Ideally, rapid rehousing programmes in King County follow standards laid down in the past few months by All Home. These standards include who can get into the programme and how much help clients receive. Programmes funded through any of the major funders — HUD, the city of Seattle, King County or United Way — have to adhere to these standards, said Felicia Salcedo, a spokesperson for All Home.
“Although rapid rehousing works for some who have fallen on hard times and need a hand, it doesn’t necessarily work for people with long-term needs that have prevented them from getting into housing”

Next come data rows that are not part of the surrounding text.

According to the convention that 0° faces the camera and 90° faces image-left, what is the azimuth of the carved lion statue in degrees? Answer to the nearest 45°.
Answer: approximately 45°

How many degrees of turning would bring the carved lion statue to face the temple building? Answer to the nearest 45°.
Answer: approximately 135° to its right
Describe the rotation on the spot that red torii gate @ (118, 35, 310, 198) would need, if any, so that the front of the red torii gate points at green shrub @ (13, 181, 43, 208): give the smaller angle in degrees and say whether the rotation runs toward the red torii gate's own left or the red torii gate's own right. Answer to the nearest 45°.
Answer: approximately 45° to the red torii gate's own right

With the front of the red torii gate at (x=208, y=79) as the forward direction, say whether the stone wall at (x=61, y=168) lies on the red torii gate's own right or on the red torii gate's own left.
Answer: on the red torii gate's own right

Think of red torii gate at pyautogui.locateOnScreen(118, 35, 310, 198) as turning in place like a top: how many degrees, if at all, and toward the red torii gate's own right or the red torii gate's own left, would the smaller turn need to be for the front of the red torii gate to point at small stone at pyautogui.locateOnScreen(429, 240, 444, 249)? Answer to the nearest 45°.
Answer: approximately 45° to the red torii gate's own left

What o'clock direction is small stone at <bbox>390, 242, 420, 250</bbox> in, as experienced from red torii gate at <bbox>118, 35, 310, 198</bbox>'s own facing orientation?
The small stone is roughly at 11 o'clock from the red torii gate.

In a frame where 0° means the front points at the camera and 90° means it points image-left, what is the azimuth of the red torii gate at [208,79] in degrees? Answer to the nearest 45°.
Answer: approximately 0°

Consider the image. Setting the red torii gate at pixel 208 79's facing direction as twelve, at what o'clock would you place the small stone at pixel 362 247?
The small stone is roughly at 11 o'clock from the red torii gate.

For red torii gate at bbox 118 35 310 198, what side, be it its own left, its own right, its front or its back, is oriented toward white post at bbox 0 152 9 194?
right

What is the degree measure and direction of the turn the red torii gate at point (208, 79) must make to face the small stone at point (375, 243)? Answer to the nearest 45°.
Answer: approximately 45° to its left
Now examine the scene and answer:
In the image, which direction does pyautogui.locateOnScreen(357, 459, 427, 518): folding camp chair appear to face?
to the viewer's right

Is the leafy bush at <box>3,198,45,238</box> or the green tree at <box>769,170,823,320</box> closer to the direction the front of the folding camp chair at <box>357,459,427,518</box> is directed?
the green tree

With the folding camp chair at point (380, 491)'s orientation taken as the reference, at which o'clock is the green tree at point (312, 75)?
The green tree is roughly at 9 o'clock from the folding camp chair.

To qualify, a person or family has to be “literally homeless,” meaning they’ve been sleeping on the street, in shelters or have fled domestic violence. Once they’re in housing, the programme covers the first month’s rent and move-in costs. It then tapers over the course of the next two months, first asking clients to pay 30 percent of their income toward rent in the second month and then 60 percent of their income toward rent in the third. It stays at that standard until financial assistance through the programme ends. Households are reassessed every three months. The 60 percent standard is quite high — HUD considers a person or family “rent-burdened” if they pay more than 30 percent of their income toward rent.
Critics of rapid rehousing tend not to be against the programme, just the way that governments have begun to lean on it to solve homelessness. Although rapid rehousing works for some who have fallen on hard times and need a hand, it doesn’t necessarily work for people with long-term needs that have prevented them from getting into housing. It also relies on the private housing market, which means that landlords have to be willing to accept someone who might have a less-than-perfect rental or credit history, while also knowing that the amount of time that tenants will receive a government subsidy is limited. Compare that to a Section 8 voucher, which also leverages the private housing market, but requires that tenants pay only 30 percent of their income.
Sawyer entered the rapid rehousing programme before these standards were published. Although DESC would not speak about Sawyer’s case specifically due to privacy concerns, it’s unclear why a person in her circumstances wouldn’t get a subsidy, said Greg Jensen, a spokesperson for DESC. “The situation you’re referring to is not the norm,” Jensen explained, “We wouldn’t typically set someone up in a situation they couldn’t either sustain or transition to a situation that they could get the kind of assistance they would need to be successful.”
About half of the 1,612 households that exited the programme in 2016 left for housing while they were still active participants, and 61 percent were permanently housed when they finished the programme. All Home calculated the average monthly income of people exiting the programme once every quarter during 2016. The amounts ranged from $1,173 to $1,374 per month. That means the average household could neither afford the average monthly rent in Seattle — more than $1,800 a month — nor Sawyer’s $1,350-per-month rent.
For her part, Sawyer is hanging on. DESC helped furnish her place, and she now has a kitchen and a microwave. It sounds small, but it’s the first time in a long time she’s been able to cook for herself, or have the cost-saving luxury of leftovers. Being inside, having her own place, was “totally life-changing,” she confirmed. Sawyer just hopes it doesn’t get taken away: “I feel like I don’t have any safety net at all.”